* **Stored data**:

________________________

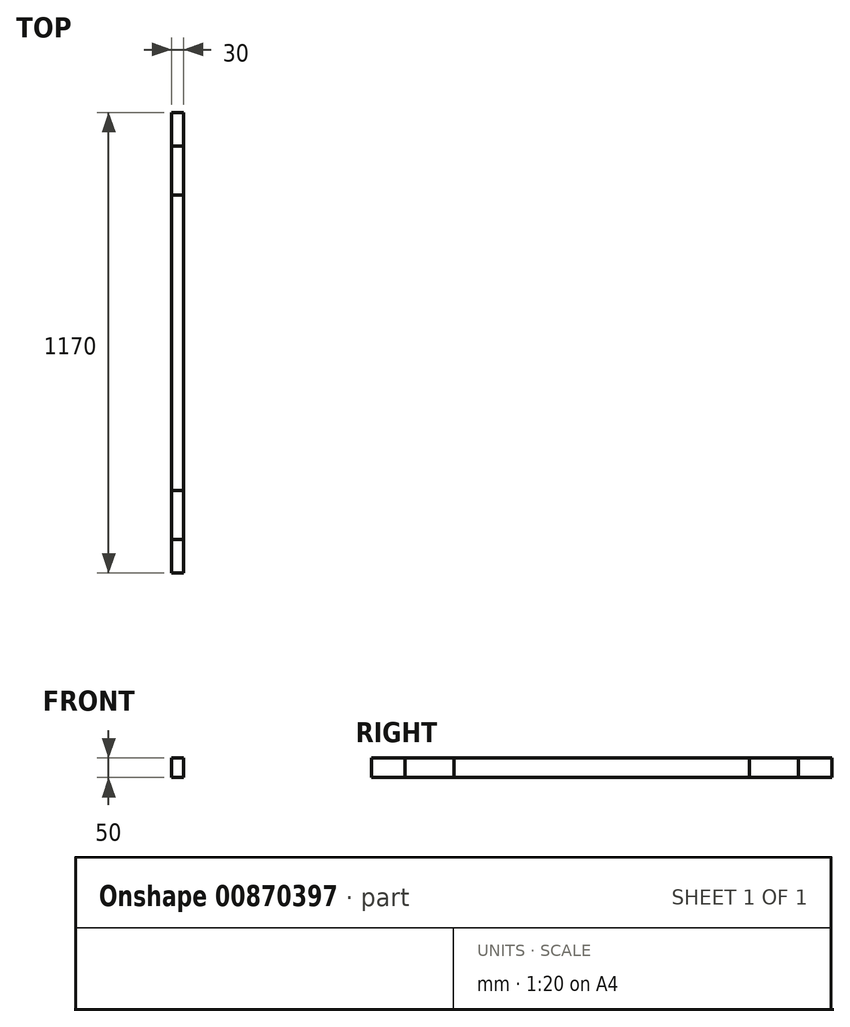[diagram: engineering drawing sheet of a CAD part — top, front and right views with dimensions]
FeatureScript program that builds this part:
annotation { "Feature Type Name" : "Feature", "Feature Type Description" : "" }
export const myFeature = defineFeature(function(context is Context, id is Id, definition is map)
    precondition{}
    {
        {
            var Q0;
            Q0=qCreatedBy(makeId("Front.planeOp"),FACE);
            var sketch = newSketch(context, id + "F0", { "sketchPlane" : qUnion([Q0])});
            skLineSegment(sketch, "E0.bottom", {"start": v(-13.92, 25.47) * mm, "end": v(16.08, 25.47) * mm});
            skLineSegment(sketch, "E0.top", {"start": v(-13.92, -24.53) * mm, "end": v(16.08, -24.53) * mm});
            skLineSegment(sketch, "E0.left", {"start": v(-13.92, 25.47) * mm, "end": v(-13.92, -24.53) * mm});
            skLineSegment(sketch, "E0.right", {"start": v(16.08, 25.47) * mm, "end": v(16.08, -24.53) * mm});
            skSolve(sketch);
        }
        {
            var Q0;
            Q0=makeQuery(id+"F0.imprint","IMPRINT",FACE,{"disambiguationData":[TD([[makeQuery(id+"F0.imprint","IMPRINT",EDGE,{"derivedFrom":sQuery(id+"F0.wireOp",EDGE,"E0.bottom")}),-1.0]])]});
            extrude(context, id + "F1", {"entities" : qUnion([Q0]), "endBound" : BoundingType.SYMMETRIC, "depth" : 1170 * mm, "offsetDistance" : 25 * mm});
        }
        {
            var Q0;
            Q0 = qSketchRegion(id + "F0", true);
            extrude(context, id + "F2", {"entities" : qUnion([Q0]), "endBound" : BoundingType.SYMMETRIC, "depth" : 1000 * mm, "offsetDistance" : 25 * mm});
        }
        {
            var Q0;
            Q0 = qSketchRegion(id + "F0", true);
            extrude(context, id + "F3", {"entities" : qUnion([Q0]), "endBound" : BoundingType.SYMMETRIC, "depth" : 750 * mm, "offsetDistance" : 25 * mm});
        }
    });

________________________

* **Task**: Reproduce everything from the beginning of the listing down to and including the line that contains "export const myFeature". Leave the pictures out of your answer.

* **Output for this exercise**:
[diagram: engineering drawing sheet of a CAD part — top, front and right views with dimensions]
FeatureScript program that builds this part:
annotation { "Feature Type Name" : "Feature", "Feature Type Description" : "" }
export const myFeature = defineFeature(function(context is Context, id is Id, definition is map)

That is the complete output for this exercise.